CBS hinted again that NFL games could eventually be offered on its CBS All Access, its $5.99 per month streaming service, though the price would need to rise.

"The math, from where we sit, is pretty exciting," said CBS Corp. COO Joe Ianniello. "There's definitely upside value. The $6 seems to be the right price point without it, and we'll see where it goes if we can obtain it. But it's going to be win-win. It will be a win for the NFL, a win for CBS and a win for the consumer. … There's absolutely value in that product."

Ianniello was speaking at Nomura's Media & Telecom Conference. Negotiations with the NFL are obviously progressing slowly, as CBS CEO Leslie Moonves said five months ago that it was his goal to put NFL games on CBS All Access.

A CBS insider later told The Hollywood Reporter that negotiations are indeed underway, but it's likely too late to get NFL games on CBS All Access this season.

Naturally, Ianniello on Thursday was asked about a brutal "deflategate" of media stocks last week that began when Walt Disney said its media networks business would grow slower than anticipated, then Viacom said its domestic ad revenue had fallen. Cord-cutting and skinny bundles are the culprits.
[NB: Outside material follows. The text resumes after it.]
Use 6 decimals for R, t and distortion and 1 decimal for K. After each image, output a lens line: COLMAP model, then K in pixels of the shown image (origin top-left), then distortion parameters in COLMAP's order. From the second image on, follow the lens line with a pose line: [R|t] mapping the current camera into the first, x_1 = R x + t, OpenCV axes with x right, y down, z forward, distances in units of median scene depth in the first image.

"Things always move slower than anticipated," Ianniello said, suggesting the stock market reaction to Disney and Viacom was extreme. Nevertheless, CBS is poised for success no matter which direction the industry goes, Ianniello said Thursday, considering it has CBS All Access, it licenses its content to competing streaming services and its network is too popular to be left out of cable bundles no matter how much they shrink.
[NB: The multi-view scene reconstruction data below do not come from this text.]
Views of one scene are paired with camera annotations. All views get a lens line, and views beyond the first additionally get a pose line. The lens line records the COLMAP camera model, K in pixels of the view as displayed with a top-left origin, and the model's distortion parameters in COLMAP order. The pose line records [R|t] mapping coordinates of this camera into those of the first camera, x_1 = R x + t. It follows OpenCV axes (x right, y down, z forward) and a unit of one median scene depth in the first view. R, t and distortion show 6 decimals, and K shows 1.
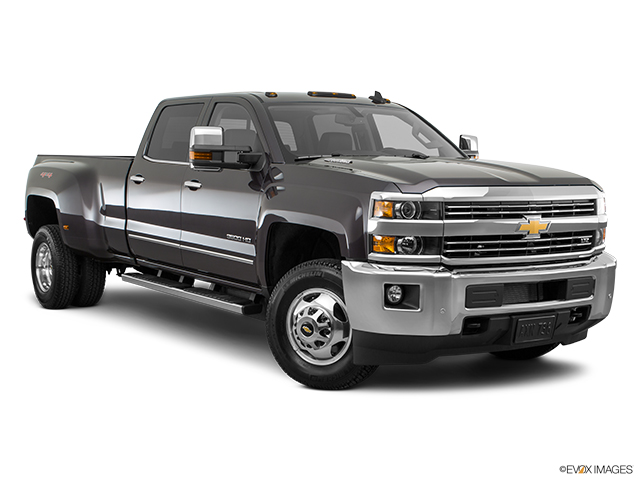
lens RADIAL K [[989.4, 0, 320.0], [0, 989.4, 240.0], [0, 0, 1]] dist [0.137547, 0.011526]
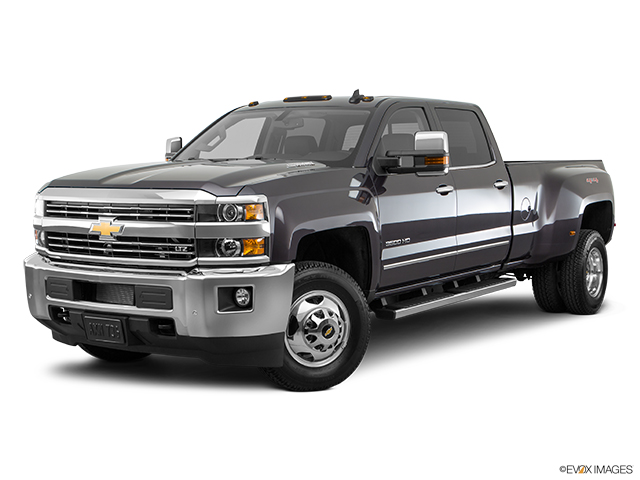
lens RADIAL K [[989.4, 0, 320.0], [0, 989.4, 240.0], [0, 0, 1]] dist [0.137547, 0.011526]
pose [[0.373713, 0.056444, -0.925825, 1.184027], [-0.063854, 0.997344, 0.035029, -0.048959], [0.925344, 0.046027, 0.376325, 0.788298]]
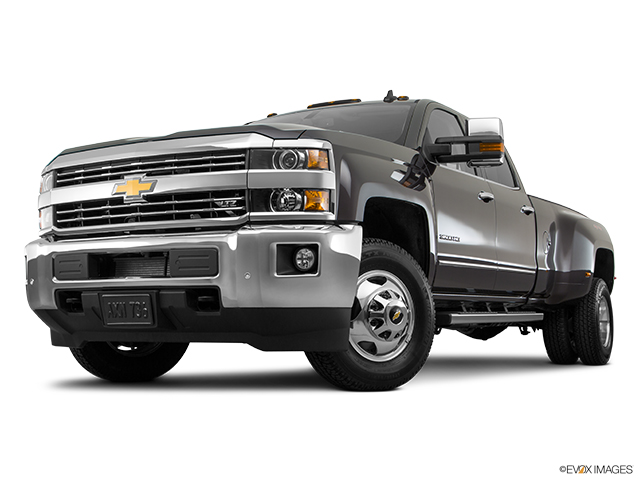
lens RADIAL K [[878.8, 0, 320.0], [0, 878.8, 240.0], [0, 0, 1]] dist [0.019479, 0.041004]
pose [[0.449968, -0.091616, -0.888333, 0.907212], [-0.062866, 0.989007, -0.133842, 0.115357], [0.890829, 0.116071, 0.439262, 0.785946]]
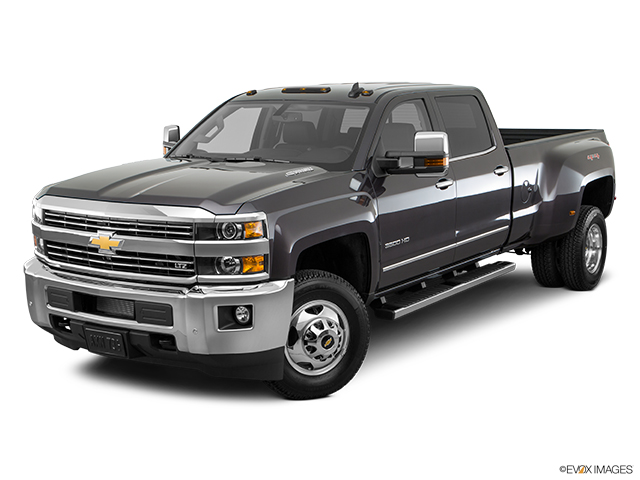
lens RADIAL K [[989.4, 0, 320.0], [0, 989.4, 240.0], [0, 0, 1]] dist [0.137547, 0.011526]
pose [[0.374355, 0.128859, -0.918289, 1.175430], [-0.060672, 0.991579, 0.114410, -0.138680], [0.925299, 0.012884, 0.379020, 0.786074]]
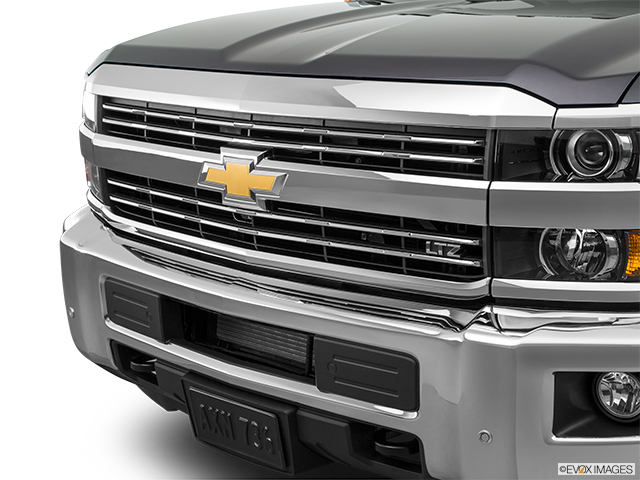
lens RADIAL K [[1062.7, 0, 320.0], [0, 1062.7, 240.0], [0, 0, 1]] dist [0.145044, 0.055626]
pose [[0.254084, 0.197300, -0.946844, 0.604115], [-0.067414, 0.980204, 0.186161, -0.067530], [0.964830, 0.016530, 0.262355, 0.883547]]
"Any successful new tier, new package, we're going to be part of it," he said.

CBS All Access, in fact, in some ways can even be considered a better proposition than CBS on traditional television, given it gets $5.99 per sub on the streaming service and only about $2 a sub in fees. Plus, users can't fast-forward commercials on CBS All Access and CBS gets just as much from advertisers on a CPM basis.
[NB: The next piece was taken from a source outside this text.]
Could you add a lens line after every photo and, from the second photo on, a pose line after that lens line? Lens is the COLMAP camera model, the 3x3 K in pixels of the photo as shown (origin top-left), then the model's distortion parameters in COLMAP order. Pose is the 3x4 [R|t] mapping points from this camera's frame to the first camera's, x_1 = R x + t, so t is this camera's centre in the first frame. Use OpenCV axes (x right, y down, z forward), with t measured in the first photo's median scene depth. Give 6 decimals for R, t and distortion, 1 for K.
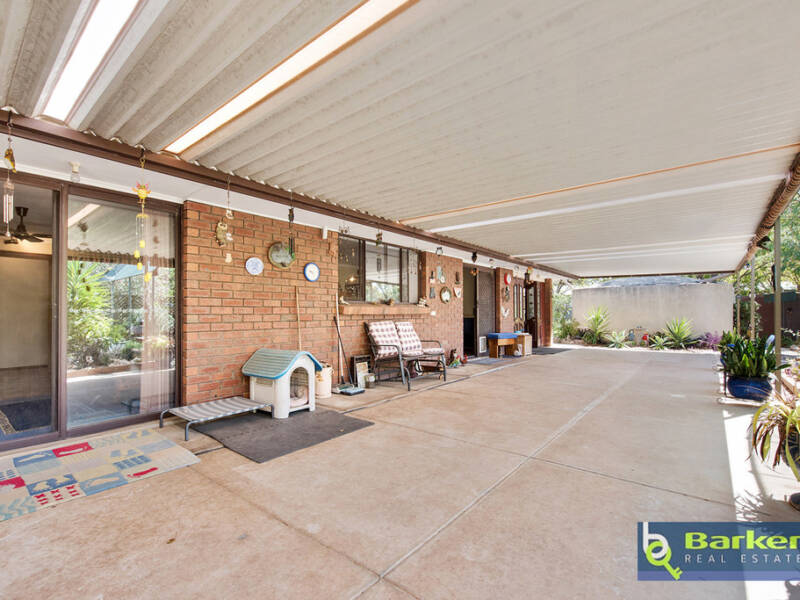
lens RADIAL K [[382.0, 0, 396.8], [0, 382.0, 304.4], [0, 0, 1]] dist [-0.003466, 0.000357]
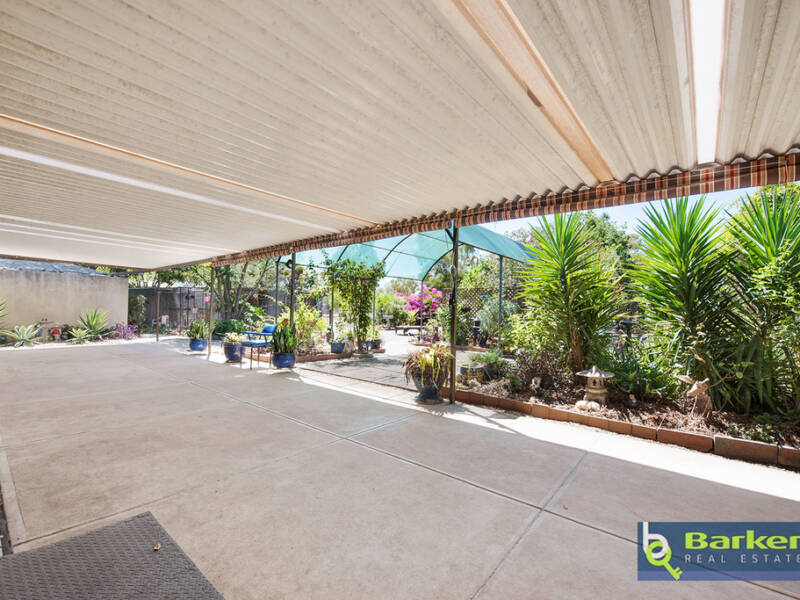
lens RADIAL K [[365.5, 0, 397.3], [0, 365.5, 301.5], [0, 0, 1]] dist [0.000700, -0.001093]
pose [[0.009796, 0.025464, 0.999628, -0.487555], [-0.046581, 0.998602, -0.024982, 0.005256], [-0.998866, -0.046319, 0.010969, 0.542411]]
"The value is in the content; the distribution — we're agnostic," Ianniello said.

He added, though, that CBS intends to spread its content around without giving any single outside service all of it, so that the total CBS package is only available through CBS. 

Without divulging numbers, he said CBS All Access has more subscribers than SlingTV, the skinny bundle, streaming service from Dish Network. What users love most about CBS All Access, he said, is the ability to catch up on episodes they have missed.

He also defended Netflix from assertions it is a monopoly by noting CBS gets far more revenue by licensing its content internationally than it does from licensing it to Netflix.